Given records:
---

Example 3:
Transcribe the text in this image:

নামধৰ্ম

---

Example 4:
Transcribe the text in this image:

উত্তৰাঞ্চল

What is asked: Return the whole listing above as a JSON list of strings, with one string per line and blank lines omitted.

Solved problem:
[
  "---",
  "Example 3:",
  "Transcribe the text in this image:",
  "নামধৰ্ম",
  "---",
  "Example 4:",
  "Transcribe the text in this image:",
  "উত্তৰাঞ্চল"
]